**Job:**
What is needed is a verbatim copy of every record below, with the pictures left out.

**Listed records:**
=== Section Start ===
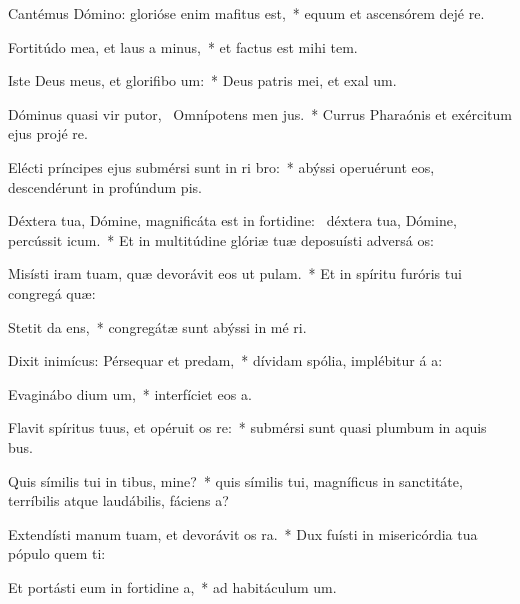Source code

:\item Cantémus Dómino: glorióse enim mafitus est,~* equum et ascensórem dejé  re.
\item Fortitúdo mea, et laus a minus,~* et factus est mihi  tem.
\item Iste Deus meus, et glorifibo um:~* Deus patris mei, et exal um.
\item Dóminus quasi vir putor,~\pscross{} Omnípotens men jus.~* Currus Pharaónis et exércitum ejus projé  re.
\item Elécti príncipes ejus submérsi sunt in ri bro:~* abýssi operuérunt eos, descendérunt in profúndum  pis.
\item Déxtera tua, Dómine, magnificáta est in fortidine:~\pscross{} déxtera tua, Dómine, percússit icum.~* Et in multitúdine glóriæ tuæ deposuísti adversá os:
\item Misísti iram tuam, quæ devorávit eos ut pulam.~* Et in spíritu furóris tui congregá  quæ:
\item Stetit da ens,~* congregátæ sunt abýssi in mé ri.
\item Dixit inimícus: Pérsequar et predam,~* dívidam spólia, implébitur á a:
\item Evaginábo dium um,~* interfíciet eos  a.
\item Flavit spíritus tuus, et opéruit os re:~* submérsi sunt quasi plumbum in aquis bus.
\item Quis símilis tui in tibus, mine?~* quis símilis tui, magníficus in sanctitáte, terríbilis atque laudábilis, fáciens a?
\item Extendísti manum tuam, et devorávit os ra.~* Dux fuísti in misericórdia tua pópulo quem ti:
\item Et portásti eum in fortidine a,~* ad habitáculum  um.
=== Section End ===
**Solution to this task:**
Source code

:\item Cantémus Dómino: glorióse enim mafitus est,~* equum et ascensórem dejé  re.
\item Fortitúdo mea, et laus a minus,~* et factus est mihi  tem.
\item Iste Deus meus, et glorifibo um:~* Deus patris mei, et exal um.
\item Dóminus quasi vir putor,~\pscross{} Omnípotens men jus.~* Currus Pharaónis et exércitum ejus projé  re.
\item Elécti príncipes ejus submérsi sunt in ri bro:~* abýssi operuérunt eos, descendérunt in profúndum  pis.
\item Déxtera tua, Dómine, magnificáta est in fortidine:~\pscross{} déxtera tua, Dómine, percússit icum.~* Et in multitúdine glóriæ tuæ deposuísti adversá os:
\item Misísti iram tuam, quæ devorávit eos ut pulam.~* Et in spíritu furóris tui congregá  quæ:
\item Stetit da ens,~* congregátæ sunt abýssi in mé ri.
\item Dixit inimícus: Pérsequar et predam,~* dívidam spólia, implébitur á a:
\item Evaginábo dium um,~* interfíciet eos  a.
\item Flavit spíritus tuus, et opéruit os re:~* submérsi sunt quasi plumbum in aquis bus.
\item Quis símilis tui in tibus, mine?~* quis símilis tui, magníficus in sanctitáte, terríbilis atque laudábilis, fáciens a?
\item Extendísti manum tuam, et devorávit os ra.~* Dux fuísti in misericórdia tua pópulo quem ti:
\item Et portásti eum in fortidine a,~* ad habitáculum  um.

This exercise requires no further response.